Manhattan woke up after Tuesday’s blizzard to find the city snowed in, with some of the citizens more snowed in than others. The snow on the streets was deeper on the Upper East Side, the fashionable, expensive neighborhoods of the rich and the elite, and the very liberal.

They wouldn’t be able to get to their fashionable appointments, not even fashionably late. They were forced to confront the cold, uncomfortable fact that they got what they voted for.

Faithful to Mayor Bill de Blasio’s idea of “two New Yorks,” the snowplows abandoned the wealthy and promptly cleared the streets in less-prestigious ZIP codes. This shouldn’t have surprised anyone. Mr. de Blasio assumed the mayoral sash from Michael R. Bloomberg after campaigning as the class warrior, sharply contrasting with the billionaire he replaced.

Denizens of the Upper East Side, a Democratic stronghold where the average homeowner’s income is $250,000 or more, didn’t understand that Mr. de Blasio actually meant to follow through on his promise to stick it to the rich.

His Honor denies the charge of plow favoritism. “It’s just not accurate,” he insisted at a press conference. “We had a coordinated, intense citywide response.” The city’s website clearly showed the streets on the Upper East side unplowed, but Mr. de Blasio’s lieutenants insist this was the result of “faulty GPS sensors” relaying incorrect information to headquarters.

Television news accounts, however, showed video footage of clear streets in most of Manhattan with the plutocratic avenues remaining under thick sheets of snow and ice. Even pedestrians couldn’t move. Surely, not all of the GPS sensors live on the Upper East Side.

Mr. de Blasio has replaced Chris Christie as the king of snarled traffic, imposed with a strong hint of payback. The Upper East Side gave Mr. de Blasio just 28 percent of the vote in the Democratic primary, preferring two others running for City Hall.

In the general election, of course, the neighborhood enthusiastically backed Mr. de Blasio, as it does any candidate with the “D” after his name. There’s nevertheless evidence, or at least informed suspicion, that certain mayoral aides considered this an insufficient display of loyalty.

It’s entirely possible that it’s just a coincidence that there were two New Yorks on Tuesday evening — plowed and unplowed.
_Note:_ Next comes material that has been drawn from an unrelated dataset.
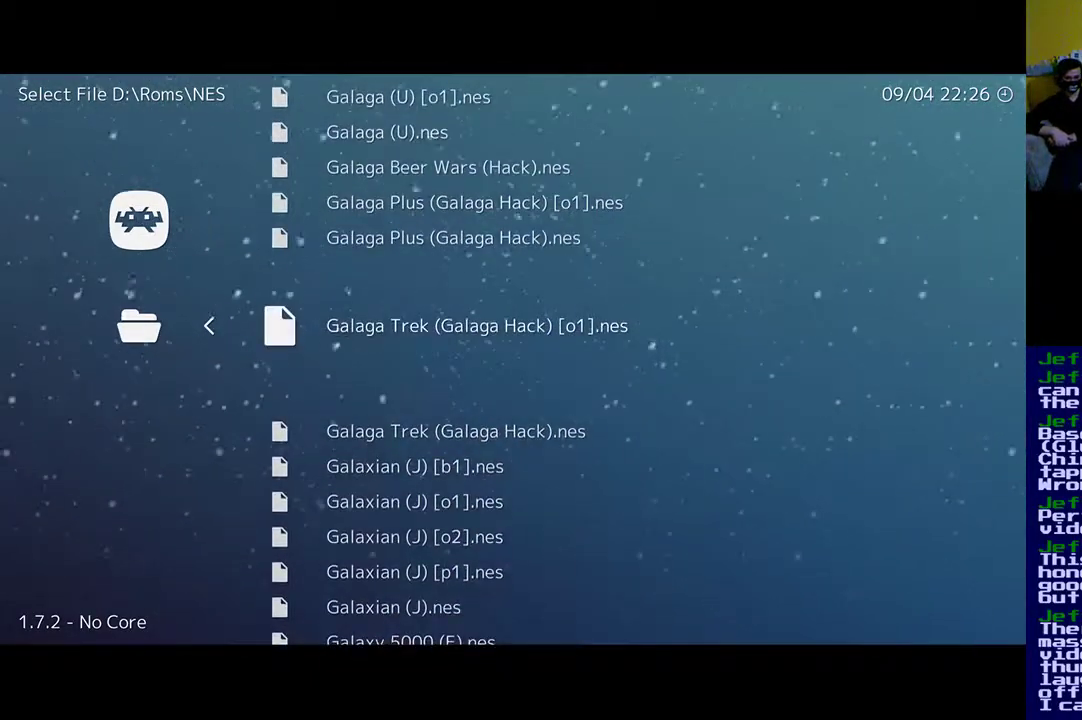
{"buttons": ["DPAD_DOWN"], "events": [[400, "DPAD_DOWN", "down"]]}
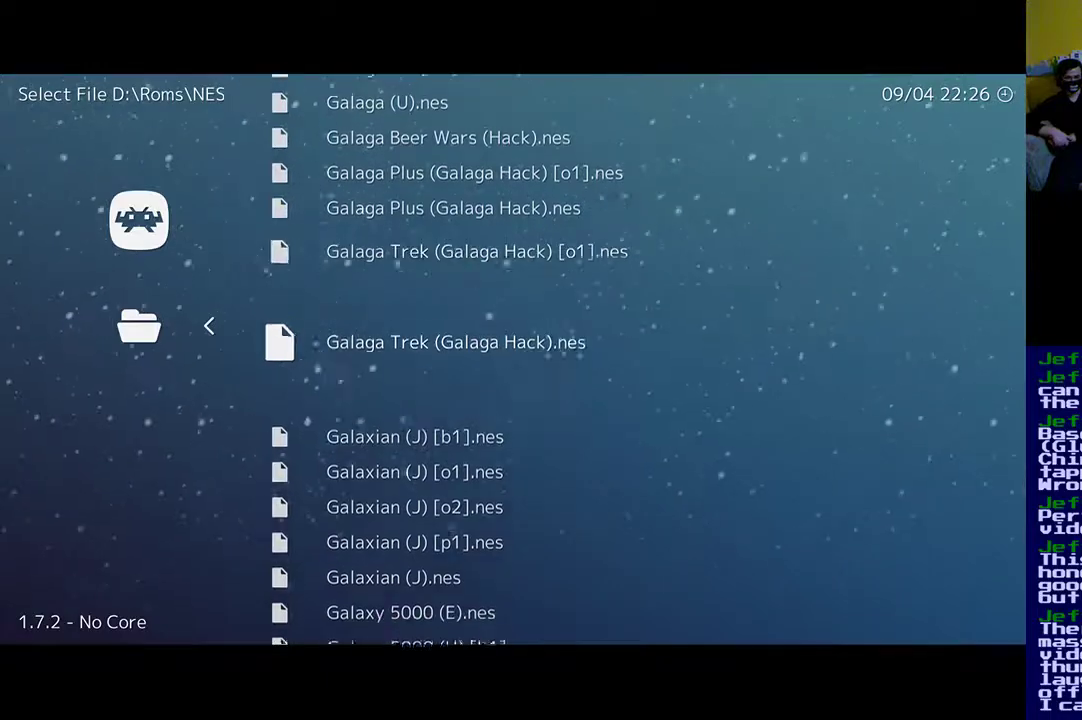
{"buttons": ["DPAD_DOWN"], "events": []}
We probably won’t ever know for sure. The mayor’s administration should have learned from New Jersey that they must never put their true motives in writing.

The scandal isn’t likely to crowd Mr. Christie’s traffic woes from the memories and imaginations on the Upper East Side. These are Democrats vs. Democrats, after all, and keeping fights in the family is a nice thing to do.

Every Manhattan precinct went for Barack Obama in 2012 with the exception of a tiny, 10-vote polling station. The home island of Wall Street gave Mr. Obama 81 percent of the vote, and Goldman Sachs, JPMorgan Chase and Citigroup were among the top-10 donors to Mr. Obama.

There’s no mystery about Wall Street’s embrace of Mr. Obama and Mr. de Blasio. The wealthy can afford high taxes, and they regard control of regulation as key to keeping control of everything — the culture, the economy and the society. Government red tape keeps upstart competitors out of the marketplace.

This crony arrangement supplies the bread and butter to the Democratic Party. The liberal denizens of the Upper East Side just didn’t realize they would have to shovel their own streets.